Sa Dysonneté

Sophie Breuleux
le 10 mars 2016

Il fait beau, mais le ciel est tout brun : ils ont pas mis en marche le Ventilatout. J’aime le Ventilatout, il rend le ciel tout bleu, et là il est tout brun et il fait mal à ma gorge. Je vais me tourner vers maman, elle a peut-être de l’eau. « Maman tu as l’eau ? »

Elle fait la baboune en cherchant dans sa sacoche, c’est pas du gagné. « Tiens mon chéri », qu’elle me dit quand elle trouve enfin l’eau dans son sac. Il faut pas que j’oublie de la remercier. « Merci, m’man. »

L’eau soulage un peu ma gorge, mais j'ai hâte de retrouver Hubert. C'est notre gros humidificatout à’ maison ! Je regarde le podium où sont les « mal-fait-eurs », comme dit maman. Des saletés que moi je dis ! Des en'midupeup’ ! Je leur crierais ce que je pense si j’avais moins mal pis ça serait pas du joli joli.

Djvoooooooooommmmm ! J'entends sa Dysonneté qui arrive ! Il roule jusqu’à la scène et il nous salue. Il lève son long manche, qui finit par un sèche-main, et plus personne dit rien. Il nous dit : « C’est avec regret que j’annonce l'annulation de la garantie à vie de plusieurs éléments défectueux. Modèle Amélie Rondeaux. Vous êtes coupable de manque de propreté. » La première saleté s’avance, pis elle lui crache sur les roues ! Pas de doute qu'est coupable, elle !
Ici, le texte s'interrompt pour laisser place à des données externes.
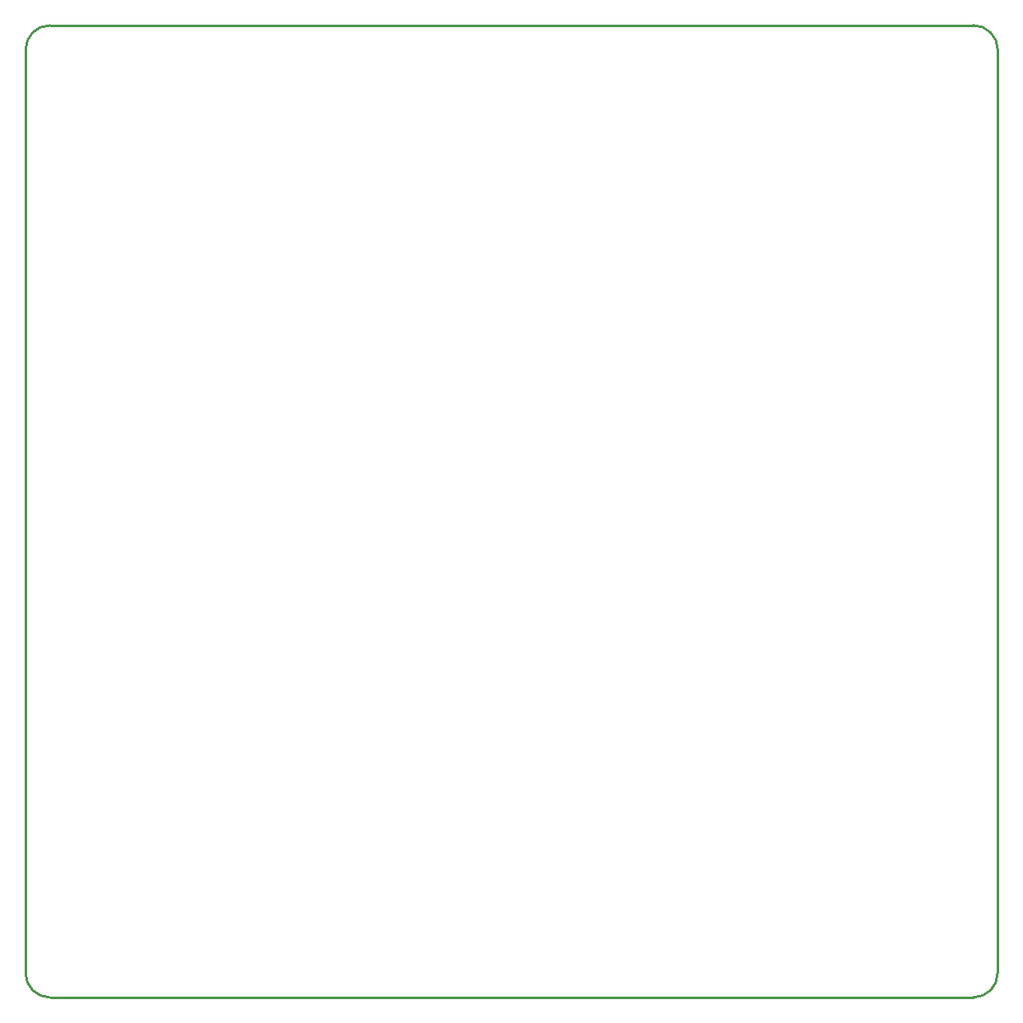
<source format=gko>
G04 Layer: BoardOutline*
G04 EasyEDA v6.3.22, 2020-01-04T19:44:14+01:00*
G04 f50fd1600d684b49919d2234b325bca6,43c3eb671339413baca6572c6aa340f4,10*
G04 Gerber Generator version 0.2*
G04 Scale: 100 percent, Rotated: No, Reflected: No *
G04 Dimensions in millimeters *
G04 leading zeros omitted , absolute positions ,3 integer and 3 decimal *
%FSLAX33Y33*%
%MOMM*%
G90*
G71D02*

%ADD10C,0.254000*%
G54D10*
G01X2499Y100000D02*
G01X97500Y100000D01*
G01X100000Y97500D02*
G01X100000Y2500D01*
G01X97500Y0D02*
G01X2499Y0D01*
G01X1Y2500D02*
G01X1Y97500D01*
G75*
G01X97500Y100000D02*
G02X100000Y97500I0J-2500D01*
G01*
G75*
G01X100000Y2500D02*
G02X97500Y0I-2500J0D01*
G01*
G75*
G01X2500Y0D02*
G02X0Y2500I0J2500D01*
G01*
G75*
G01X0Y97500D02*
G02X2500Y100000I2500J0D01*
G01*

%LPD*%
M00*
M02*

</source>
« Vous êtes condamnée à la suffocation par sac. », dit sa Dysonneté. Un grand aspirateur roule jusqu’à eux et s’ouvre, et on peut voir ses entrailles dégueues : de la poussière, des grains de riz, des sciures de bois, des bouts de papier, des épluchures de crayon… ouache ! La foule crie d’horreur, pis moi en premier. La femme se couche dans les déchets, pis elle pleure comme un crocodile. L’aspirateur se referme, pis il reste devant nous pour notre plus grand plaisir. On peut voir la mal-fai-teur-e dedans. J’ai hâte de parier sur combien de temps qu’elle prendra à manquer d’air avec les copains.

« Modèle James O’Neill. Vous êtes coupable d’avoir abrité des allergènes. » dit sa Dysonneté. « C’était juste un petit chaton ! », que la saleté ose répondre en allant devant lui. « Le manche coupable sera purgé. » tranche sa Dysonneté. C’est généreux comme peine, j’suis déçu. J’ai peur qu’il récidive. Notre Maître prend sa main dans son gros sèche-mains. Zing ! Un couteau sort du sèche-mains et pis la main coupable tombe à terre. Tout le monde est bouchebée, personne a jamais vu un sèche-mains comme ça. Moi j’ai hâte qu’on en aie un à la maison, ça va me faire une bonne guillotine pour les poupées à ma sœur !

« Modèle Jacques Briant. » La dernière saleté se traine jusqu’à sa Dysonneté, mais, pris de peur ou j’sais pas quoi, part à courir. J’avance la tête pour mieux voir ce qui s'passe, mais il est pas assez vite pour le grand pouvoir d'succion brev'té de sa Dysonneté. Il est 100% immobile et sa Seigneurie roule jusqu'à la mocherie. « Vous êtes coupable de puanteur anormale, additionné de désobéissance crasse. Que votre carte mère repose en paix. »

L'aspiratout enclenche la vitesse supérieure, et il est aspiré tout cru. C’est déjà tout pis tout le monde applaudit. Le ventilatout repart. Fiou ! Il fait déjà moins brun. C’était juste pour nous mettre en haleine alors. Je savais aussi que le ventilatout ne pouvait pas être en panne ! Sa Dysonneté l’aurait pas permis. On va retourner à la maison pour le goûter, et peut-être qu’on pourra aller voir les gerbilles de la voisine se faire centrifuger, ça s'rait chouette.